[AccessD] Memo field corruption
jamesbutton at blueyonder.co.uk
Sat Jan 26 11:43:03 CST 2019
Add to the avoiding corruption of masses of data
Allowing for easier changes of associated apps when the memo contains RTF or
other things such as images
Also reduces the time taken for the DBMS to load up the data in the table for a
SELECT statement, or just a scan through the file for backups etc.
If you have 10,000 rows, and each has 1000 bytes of data that's a 10MB table
And maybe 20MB of Temp files
With a Memo of - say 4000 bytes in each that means any process of the table will
have to read 100MB and possibly use 200MB of RAM for that process
Complete with the flushing of memory to pagefile and the flushing of other data
from the storage cache, and the RAM allocated by the OS for I/O buffering.

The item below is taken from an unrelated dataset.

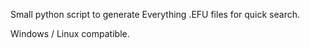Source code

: Small python script to generate Everything .EFU files for quick search.

Windows / Linux compatible.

So - separate out the memo and blobs and you avoid massive processing overheads
as well as backup requirements if the entries are held in separate files
And that is without even considering the increasing size of images and
commentary that may be in memo fields
Cut and paste of text from reports and filled-in forms - as in as well as
describing the actual incident, detail your understanding of the cause, and the
effect of the incident on yourself.
From: AccessD <accessd-bounces at databaseadvisors.com> On Behalf Of Susan Harkins
Sent: Saturday, January 26, 2019 5:18 PM
To: 'Access Developers discussion and problem solving'
<accessd at databaseadvisors.com>
Subject: Re: [AccessD] Memo field corruption
The main reason was to protect the rest of your data -- if the memo field is
corrupted, you're dealing with just the memo fields in that table. It won't
prevent corruption, just make it easier to fix if you do.
In this page
characters at the bottom it says this:
The reason for these limitations is that memo content is not actually stored
in the table. Only a pointer to its location on disk is. This makes features
like sorting and grouping _very_ inefficient because the query has to use
the pointer to go "get" the text, evaluate it, and then apply the sorting
So - if the data is already NOT stored in the table, why create another
related table for memo fields?
I'd suggest trying to track down the source of this 'rule' before you go
further with it. Maybe this was helpful for much older versions of Access
for some reason?
I think a lot of "expert" database developers suggest keeping the memo field
in a separate table using a 1:1 or 1:n relationship -- just in case.
I always include memo fields in the same table. I haven't heard of what you
described - have you seen that done somewhere?
When you include a memo field, do you include it in the table or do you
relate to a second table that stores just the memo field?